I rolled quickly on to my back and threw up my paws in defence. What a time to pick for a game, I thought wearily.

Then I stared.

Vita was saying something to me through a mixture of purrs and snarls, but I didn’t hear a word of it, transfixed as I was by the sight of my own feet.

My paws had gone yellow!

I stared harder, my mind churning. Somehow, since I had last looked at them, the scallops of white around my toes had taken on that same ugly yellow staining I had noticed on my grandfather’s fur.

And when I finally was able to focus on what my sister had to say as she launched her attack on me, it confirmed my worst fears.

‘You left me alone!’ she cried. ‘You left me alone in the middle of the night. Orlando! Where did you go without me?’

*

The staining just wouldn’t come off, no matter how hard I tried, though I punished the yellowed fur with the roughest part of my tongue. Ashamed, I hid the marks from Dellifer when she came to groom me, feigning an impatience I did not feel, so that instead of her brisk but comforting attentions, she tutted at my fidgets and shyings and left me to myself. I retreated to the old sofa, curling up with my paws tucked uncomfortably tight beneath me, and felt as if I had been set apart from the rest of catkind.

*

‘I won’t be bullied in my own home by a cat,’ said Anna.

The old tom had stayed away for a day or so, as if to register his displeasure at Anna’s spying, then resumed his visits to the cottage. He no longer seemed at ease in the kitchen, however. He spat at Dellifer, ate nothing, and if Anna so much as spoke to him, would back into a corner and hiss until she returned to whatever she had been doing. She had put herself beyond the pale with him, and her attention was unwelcome.

‘If you don’t want to be here, you know where the door is.’

He yawned.

‘This is ridiculous,’ said Anna.

Eventually a truce was declared – or restored – between them. But he kept a weather eye on her, and was careful never to be followed again. She would sometimes see him leaving the garden via the old board fence on the left, into the garden of her neighbour on that side, Mrs Lippincote – known in the village as ‘Old’ Mrs Lippincote to distinguish her from her own daughter-in-law, who worked at the florist’s in Drychester. Anna could hardly pursue him in that direction.
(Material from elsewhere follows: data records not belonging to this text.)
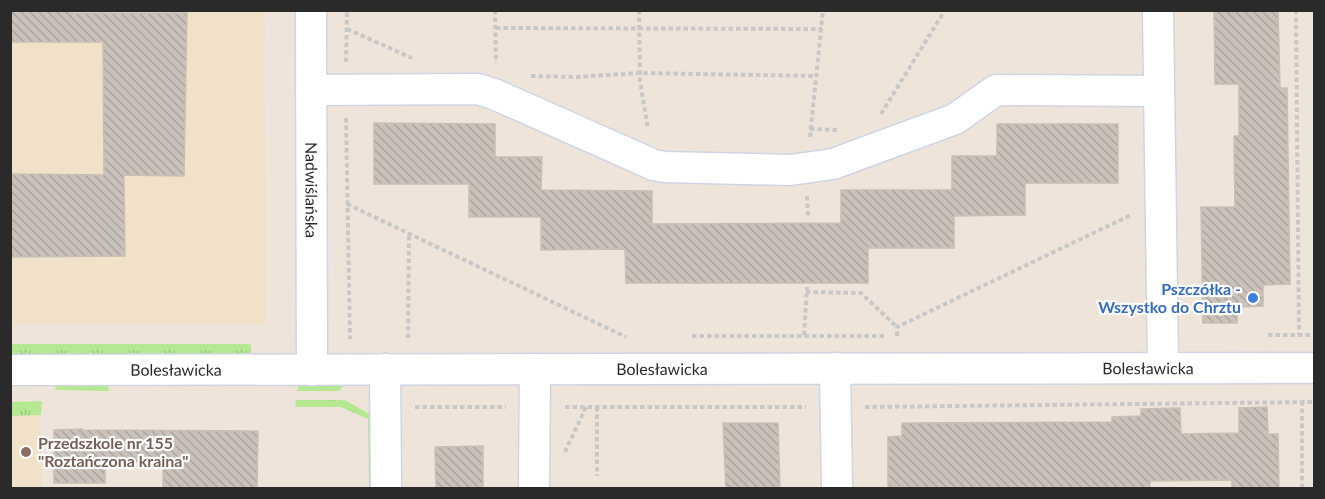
<svg xmlns="http://www.w3.org/2000/svg" width="1325" height="499" font-family="Lato,sans-serif">
  <style>
    .education { fill: #f1e1c8 }
    .grass { fill: url(#grass-tufts) }
    .building { fill: url(#building-back-hatch); stroke: #c9c0b4; stroke-width: 1.5 }
    .lines { fill: none; stroke-linecap: round; stroke-linejoin: round }
    .minor-casing { stroke: #cfd5e4; stroke-width: 33 }
    .path { stroke: #c8c8c8; stroke-width: 4; stroke-dasharray: 4.5 3; stroke-linecap: butt }
    .minor { stroke: #fff; stroke-width: 30 }
    .shop-dot { fill: #3f7fe0; stroke: #fff; stroke-width: 2 }
    .education-dot { fill: #8d6e63; stroke: #fff; stroke-width: 2 }
    .labels { text-anchor: middle; stroke-width: 4.5; stroke-linejoin: round; paint-order: stroke }
    .street-label { font-size: 16px; fill: #2a2a2a; stroke: #fff }
    .shop-label { font-size: 16px; font-weight: bold; fill: #366cbe; stroke: #fff; text-anchor: end }
    .education-label { font-size: 16px; font-weight: bold; fill: #785e54; stroke: #fff; text-anchor: start }
  </style>
  <defs>
    <pattern id="grass-tufts" width="24" height="20" patternUnits="userSpaceOnUse" patternTransform="scale(1.5)"><rect width="24" height="20" fill="#b5e991"/><path d="M3 7l-1-3M5 7V3M7 7l1-3M15 17l-1-3M17 17v-4M19 17l1-3" fill="none" stroke="#9cc87d"/></pattern>
    <pattern id="building-back-hatch" width="6" height="6" patternUnits="userSpaceOnUse" patternTransform="scale(1.5)"><rect width="6" height="6" fill="#c9c1ba"/><path d="M-1 5l2 2M0 0l6 6M5-1l2 2" fill="none" stroke="#ada6a0"/></pattern>
  </defs>
  <rect width="100%" height="100%" fill="#eee4da"/>
  <!-- education -->
  <g class="education">
    <path d="M11 11H265L266 324H11Z"/>
    <path d="M41 415 42 488H11L10 416Z"/>
  </g>
  <!-- grass -->
  <g class="grass">
    <path d="M11 344H248L251 345V355H11Z"/>
    <path d="M57 382 108 383 109 391 55 390Z"/>
    <path d="M299 382 341 383 344 385 339 391H297Z"/>
    <path d="M296 400H345L371 415 373 488H369L368 419 341 407H295Z"/>
    <path d="M42 401 41 415 11 416V402Z"/>
  </g>
  <!-- building -->
  <g class="building">
    <path d="M10 10H69V13H187L184 176 124 175 125 256 10 257V174L106 175H104L103 42H10Z"/>
    <path d="M1214 10H1278L1280 88H1287L1290 284 1263 285V306L1237 307V323H1203L1201 207H1235L1234 136H1239V84H1215Z"/>
    <path d="M374 123 495 124V157H542L541 190 652 191V224L841 223V190H952V156H997V124H1118V183H1025V215L954 216V248H868V283H626L625 249 541 250V217H469V184H374Z"/>
    <path d="M1267 407 1268 434H1278L1279 489H1232V480L1150 481V489H905V487H888V437L902 436V423L1112 422V417L1141 416V409L1180 408 1181 434 1239 433V408Z"/>
    <path d="M723 423H778L780 489H726Z"/>
    <path d="M82 429V430L258 431 257 489 163 488V462H105V483H54V430Z"/>
    <path d="M483 446V489H436L435 447Z"/>
  </g>
  <g class="lines">
    <!-- minor casing -->
    <g class="minor-casing">
      <g id="minor">
        <path id="s1" d="M311 10 312 370"/>
        <path d="M1158 10 1163 368"/>
        <path d="M311 90 478 89 494 94 654 165 665 167 790 170 833 164 955 119 996 90 1159 91"/>
        <path d="M835 368 837 488"/>
        <path d="M385 369 386 488"/>
        <path id="s2" d="M10 370 1314 368"/>
        <path d="M534 488 535 369"/>
      </g>
    </g>
    <!-- path -->
    <g class="path">
      <path d="M495 10 496 63"/>
      <path d="M639 10 640 81 648 129"/>
      <path d="M1296 10 1299 335"/>
      <path d="M496 28 822 29"/>
      <path d="M347 29 412 58"/>
      <path d="M346 62 347 10"/>
      <path d="M531 76 575 77 640 73 815 76"/>
      <path d="M881 114 945 10"/>
      <path d="M346 118 350 339"/>
      <path d="M810 129 837 130"/>
      <path d="M810 137 823 10"/>
      <path d="M807 196 808 219"/>
      <path d="M347 204 626 337"/>
      <path d="M806 292 861 293 897 327"/>
      <path d="M804 335 807 287"/>
      <path d="M1268 335H1314"/>
      <path d="M692 336H886"/>
      <path d="M897 336V327L1131 215"/>
      <path d="M408 338 409 233"/>
      <path d="M415 407H506"/>
      <path d="M565 407H806"/>
      <path d="M597 407V476"/>
      <path d="M865 407 1314 402"/>
      <path d="M565 452 586 407"/>
      <path d="M1302 488V402"/>
    </g>
    <!-- minor -->
    <use href="#minor" class="minor"/>
  </g>
  <!-- markers -->
  <circle class="shop-dot" cx="1253" cy="298" r="6"/>
  <circle class="education-dot" cx="26" cy="452" r="6"/>
  <g class="labels">
    <!-- street labels -->
    <g class="street-label">
      <text dy="6" stroke="none"><textPath href="#s1" startOffset="180">Nadwiślańska</textPath></text>
      <text dy="6" stroke="none"><textPath href="#s2" startOffset="1138">Bolesławicka</textPath></text>
      <text dy="6" stroke="none"><textPath href="#s2" startOffset="652">Bolesławicka</textPath></text>
      <text dy="6" stroke="none"><textPath href="#s2" startOffset="166">Bolesławicka</textPath></text>
    </g>
    <!-- shop labels -->
    <g class="shop-label">
      <text x="1241" y="295">Pszczółka -<tspan x="1241" dy="18">Wszystko do Chrztu</tspan></text>
    </g>
    <!-- education labels -->
    <g class="education-label">
      <text x="38" y="449">Przedszkole nr 155<tspan x="38" dy="18">"Roztańczona kraina"</tspan></text>
    </g>
  </g>
  <!-- border -->
  <rect width="1325" height="499" fill="none" stroke="#2a2a2a" stroke-width="24"/>
</svg>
One evening, drying her hair at the window of the spare bedroom (the electrical socket there was more conveniently placed than the one in her own room), she watched him slink across Mrs Lippincote’s lawn and disappear into a planting of cotoneaster.

She rapped loudly on the window. ‘I can see you!’ she called. ‘You needn’t think I can’t!’

He barely looked up. He was in no hurry. He knew he had got his own way. And to be honest, rapping on the window was no more than a gesture: though the old cat remained a puzzle, Anna was happy with her life at the cottage. She watched her kittens, she did her work. She ate well and slept late. If she thought about John Dawe, she admitted it to neither Alice nor Ruth.